Let $\sequence {x_n}$ be a bounded sequence in $\R$.


Definition 1

Let $L$ be the set of all real numbers which are the limit of some subsequence of $\sequence {x_n}$.


From Existence of Maximum and Minimum of Bounded Sequence, $L$ has a maximum.
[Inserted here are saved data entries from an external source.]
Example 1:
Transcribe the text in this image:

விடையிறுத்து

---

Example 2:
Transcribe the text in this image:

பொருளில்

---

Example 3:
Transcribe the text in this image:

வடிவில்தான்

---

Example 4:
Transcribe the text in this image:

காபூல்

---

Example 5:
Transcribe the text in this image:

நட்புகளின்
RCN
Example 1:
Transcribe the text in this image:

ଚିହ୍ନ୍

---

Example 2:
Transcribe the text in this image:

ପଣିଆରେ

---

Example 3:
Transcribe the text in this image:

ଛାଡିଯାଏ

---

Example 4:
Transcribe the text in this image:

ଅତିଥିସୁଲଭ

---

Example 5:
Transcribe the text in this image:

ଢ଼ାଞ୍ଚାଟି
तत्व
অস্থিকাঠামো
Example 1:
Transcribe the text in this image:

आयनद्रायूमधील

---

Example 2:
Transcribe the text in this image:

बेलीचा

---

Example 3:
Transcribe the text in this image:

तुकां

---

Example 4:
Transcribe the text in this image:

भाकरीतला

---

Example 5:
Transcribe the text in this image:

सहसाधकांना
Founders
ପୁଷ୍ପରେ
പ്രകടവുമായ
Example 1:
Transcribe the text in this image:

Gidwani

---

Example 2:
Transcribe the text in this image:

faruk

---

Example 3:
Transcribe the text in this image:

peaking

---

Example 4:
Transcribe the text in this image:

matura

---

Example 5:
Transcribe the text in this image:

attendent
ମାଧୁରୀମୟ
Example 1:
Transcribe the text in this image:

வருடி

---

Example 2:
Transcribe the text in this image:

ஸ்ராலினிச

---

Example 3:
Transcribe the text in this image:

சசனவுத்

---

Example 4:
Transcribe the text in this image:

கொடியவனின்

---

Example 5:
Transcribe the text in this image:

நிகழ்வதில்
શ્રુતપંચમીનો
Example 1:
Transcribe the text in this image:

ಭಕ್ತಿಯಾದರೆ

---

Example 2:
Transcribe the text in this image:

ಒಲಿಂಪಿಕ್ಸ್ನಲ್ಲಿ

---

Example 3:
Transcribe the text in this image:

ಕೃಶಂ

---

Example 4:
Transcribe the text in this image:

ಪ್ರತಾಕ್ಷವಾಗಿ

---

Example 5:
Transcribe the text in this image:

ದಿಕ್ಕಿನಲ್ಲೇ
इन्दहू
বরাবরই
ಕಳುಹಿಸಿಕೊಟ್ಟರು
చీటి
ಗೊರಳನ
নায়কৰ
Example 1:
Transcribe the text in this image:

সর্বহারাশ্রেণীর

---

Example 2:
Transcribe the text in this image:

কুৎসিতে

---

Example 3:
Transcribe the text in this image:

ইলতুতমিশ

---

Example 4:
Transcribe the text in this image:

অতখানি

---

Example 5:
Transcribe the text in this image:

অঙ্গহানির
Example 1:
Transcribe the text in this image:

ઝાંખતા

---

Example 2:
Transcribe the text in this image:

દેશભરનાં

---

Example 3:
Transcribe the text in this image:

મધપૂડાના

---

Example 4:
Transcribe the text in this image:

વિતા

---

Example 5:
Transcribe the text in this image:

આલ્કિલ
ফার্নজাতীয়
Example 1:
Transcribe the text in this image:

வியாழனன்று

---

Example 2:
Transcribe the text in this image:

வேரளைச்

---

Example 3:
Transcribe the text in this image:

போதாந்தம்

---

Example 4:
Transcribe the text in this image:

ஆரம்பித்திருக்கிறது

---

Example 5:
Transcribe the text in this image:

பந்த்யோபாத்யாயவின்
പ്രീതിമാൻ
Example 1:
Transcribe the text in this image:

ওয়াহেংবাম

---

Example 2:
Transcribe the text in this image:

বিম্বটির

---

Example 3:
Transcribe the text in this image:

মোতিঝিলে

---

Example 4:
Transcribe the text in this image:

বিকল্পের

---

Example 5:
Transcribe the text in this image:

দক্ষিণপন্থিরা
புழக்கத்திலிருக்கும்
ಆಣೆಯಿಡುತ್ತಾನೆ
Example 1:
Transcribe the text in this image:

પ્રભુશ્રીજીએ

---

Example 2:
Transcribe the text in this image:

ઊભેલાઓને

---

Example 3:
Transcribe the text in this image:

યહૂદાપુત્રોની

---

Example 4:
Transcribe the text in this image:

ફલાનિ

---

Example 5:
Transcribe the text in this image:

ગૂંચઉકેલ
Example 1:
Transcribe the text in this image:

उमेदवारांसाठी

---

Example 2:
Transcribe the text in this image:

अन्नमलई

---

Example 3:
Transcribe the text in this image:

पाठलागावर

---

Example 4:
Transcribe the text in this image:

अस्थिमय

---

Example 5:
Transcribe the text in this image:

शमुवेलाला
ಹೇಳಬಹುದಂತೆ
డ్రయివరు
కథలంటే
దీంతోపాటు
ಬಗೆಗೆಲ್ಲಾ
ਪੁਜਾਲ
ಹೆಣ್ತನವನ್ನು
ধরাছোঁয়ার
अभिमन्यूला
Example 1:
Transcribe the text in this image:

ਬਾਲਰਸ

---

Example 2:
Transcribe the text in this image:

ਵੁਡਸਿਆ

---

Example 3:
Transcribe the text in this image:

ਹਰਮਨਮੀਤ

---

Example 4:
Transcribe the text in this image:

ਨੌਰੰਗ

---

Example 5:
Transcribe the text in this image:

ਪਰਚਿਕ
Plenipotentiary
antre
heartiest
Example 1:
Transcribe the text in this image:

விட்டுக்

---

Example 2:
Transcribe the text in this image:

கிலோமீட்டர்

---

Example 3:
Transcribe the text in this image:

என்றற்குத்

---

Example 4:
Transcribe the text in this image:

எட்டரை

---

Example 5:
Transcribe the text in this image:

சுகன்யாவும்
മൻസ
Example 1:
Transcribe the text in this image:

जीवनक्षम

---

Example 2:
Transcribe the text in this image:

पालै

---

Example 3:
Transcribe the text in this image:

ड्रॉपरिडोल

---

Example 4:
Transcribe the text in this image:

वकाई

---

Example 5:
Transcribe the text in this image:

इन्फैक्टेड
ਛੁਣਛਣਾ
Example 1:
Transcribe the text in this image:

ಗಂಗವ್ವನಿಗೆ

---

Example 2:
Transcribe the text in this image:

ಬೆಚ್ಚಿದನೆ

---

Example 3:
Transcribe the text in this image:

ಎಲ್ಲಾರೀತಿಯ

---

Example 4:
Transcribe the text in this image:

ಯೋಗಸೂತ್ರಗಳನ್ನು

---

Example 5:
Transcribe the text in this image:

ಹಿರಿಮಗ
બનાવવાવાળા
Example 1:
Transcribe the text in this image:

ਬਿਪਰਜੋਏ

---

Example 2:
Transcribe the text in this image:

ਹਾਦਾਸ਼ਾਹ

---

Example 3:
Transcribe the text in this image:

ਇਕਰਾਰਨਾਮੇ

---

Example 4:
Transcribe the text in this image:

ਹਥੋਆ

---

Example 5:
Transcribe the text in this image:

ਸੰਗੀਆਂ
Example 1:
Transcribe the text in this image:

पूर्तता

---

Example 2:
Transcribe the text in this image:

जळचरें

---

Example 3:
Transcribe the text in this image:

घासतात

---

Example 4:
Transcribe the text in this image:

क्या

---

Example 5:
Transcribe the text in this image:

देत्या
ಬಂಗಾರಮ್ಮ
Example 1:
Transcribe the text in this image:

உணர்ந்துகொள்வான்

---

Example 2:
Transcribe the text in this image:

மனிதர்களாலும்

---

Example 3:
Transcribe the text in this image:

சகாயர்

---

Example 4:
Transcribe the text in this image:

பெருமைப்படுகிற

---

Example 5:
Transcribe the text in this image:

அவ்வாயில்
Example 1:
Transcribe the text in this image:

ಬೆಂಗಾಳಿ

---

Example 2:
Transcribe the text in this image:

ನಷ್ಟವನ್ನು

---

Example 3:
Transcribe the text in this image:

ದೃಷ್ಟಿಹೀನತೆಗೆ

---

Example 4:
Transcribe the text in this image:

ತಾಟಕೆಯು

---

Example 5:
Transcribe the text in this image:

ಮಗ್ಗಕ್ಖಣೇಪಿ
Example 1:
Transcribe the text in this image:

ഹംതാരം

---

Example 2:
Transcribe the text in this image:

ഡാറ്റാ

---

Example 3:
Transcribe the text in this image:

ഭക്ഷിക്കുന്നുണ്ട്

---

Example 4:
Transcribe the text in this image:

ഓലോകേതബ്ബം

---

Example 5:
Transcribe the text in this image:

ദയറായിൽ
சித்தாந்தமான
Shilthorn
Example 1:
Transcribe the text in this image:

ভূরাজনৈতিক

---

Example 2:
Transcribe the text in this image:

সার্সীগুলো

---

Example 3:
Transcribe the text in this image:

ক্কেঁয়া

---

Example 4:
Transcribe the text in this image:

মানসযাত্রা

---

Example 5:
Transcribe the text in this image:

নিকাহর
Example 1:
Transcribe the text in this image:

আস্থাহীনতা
This maximum is called the limit superior.

It can be denoted:

$\displaystyle \map {\limsup_{n \mathop \to \infty} } {x_n} = \overline l$


Definition 2

The limit superior of $\sequence {x_n}$ is defined and denoted as:

$\displaystyle \map {\limsup_{n \mathop \to \infty} } {x_n} = \inf \set {\sup_{m \mathop \ge n} x_m: n \in \N}$


Also known as

The limit superior is also known as the upper limit, or just limsup.


Examples

Sequence of Reciprocals

Let $\sequence {a_n}$ be the sequence defined as:

$\forall n \in \N_{>0}: a_n = \dfrac 1 n$


The limit superior of $\sequence {a_n}$ is given by:

$\displaystyle \map {\limsup_{n \mathop \to \infty} } {a_n} = 0$


Divergent Sequence $\paren {-1}^n$

Let $\sequence {a_n}$ be the sequence defined as:

$\forall n \in \N_{>0}: a_n = \paren {-1}^n$


The limit superior of $\sequence {a_n}$ is given by:

$\displaystyle \map {\limsup_{n \mathop \to \infty} } {a_n} = 1$


Farey Sequence

Consider the Farey sequence:

$\sequence {a_n} = \dfrac 1 2, \dfrac 1 3, \dfrac 2 3, \dfrac 1 4, \dfrac 2 4, \dfrac 3 4, \dfrac 1 5, \dfrac 2 5, \dfrac 3 5, \dfrac 4 5, \dfrac 1 6, \ldots$


The limit superior of $\sequence {a_n}$ is given by:

$\displaystyle \map {\limsup_{n \mathop \to \infty} } {a_n} = 1$


Also see

  • Results about limits superior can be found here.


Linguistic Note

The plural of limit superior is limits superior.

This is because limit is the noun and superior is the adjective qualifying that noun.